Task to carry out ->
Retype all entries exactly, skipping pictures.

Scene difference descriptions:
□ □ □ □ □
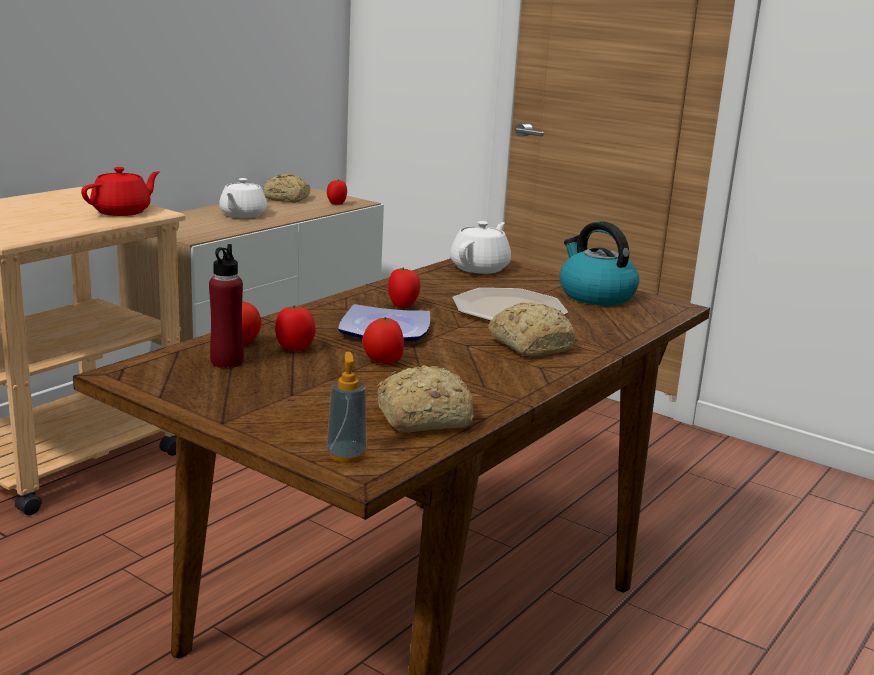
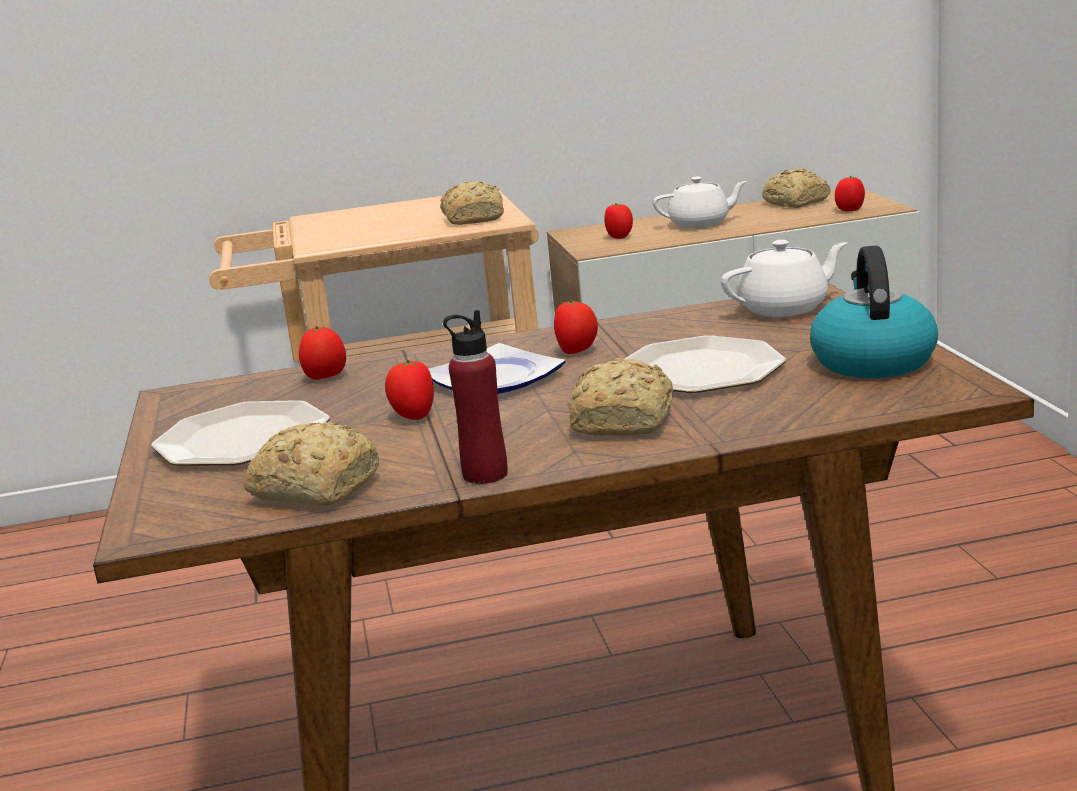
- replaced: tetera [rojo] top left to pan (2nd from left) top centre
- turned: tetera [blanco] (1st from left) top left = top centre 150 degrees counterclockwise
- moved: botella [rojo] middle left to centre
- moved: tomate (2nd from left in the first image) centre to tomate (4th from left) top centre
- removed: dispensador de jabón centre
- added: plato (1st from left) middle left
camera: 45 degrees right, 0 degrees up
□ □ □ □ □
Expected answer ->
- replaced: tetera [rojo] top left to pan (2nd from left) top centre
- turned: tetera [blanco] (1st from left) top left = top centre 150 degrees counterclockwise
- moved: botella [rojo] middle left to centre
- moved: tomate (2nd from left in the first image) centre to tomate (4th from left) top centre
- removed: dispensador de jabón centre
- added: plato (1st from left) middle left
camera: 45 degrees right, 0 degrees up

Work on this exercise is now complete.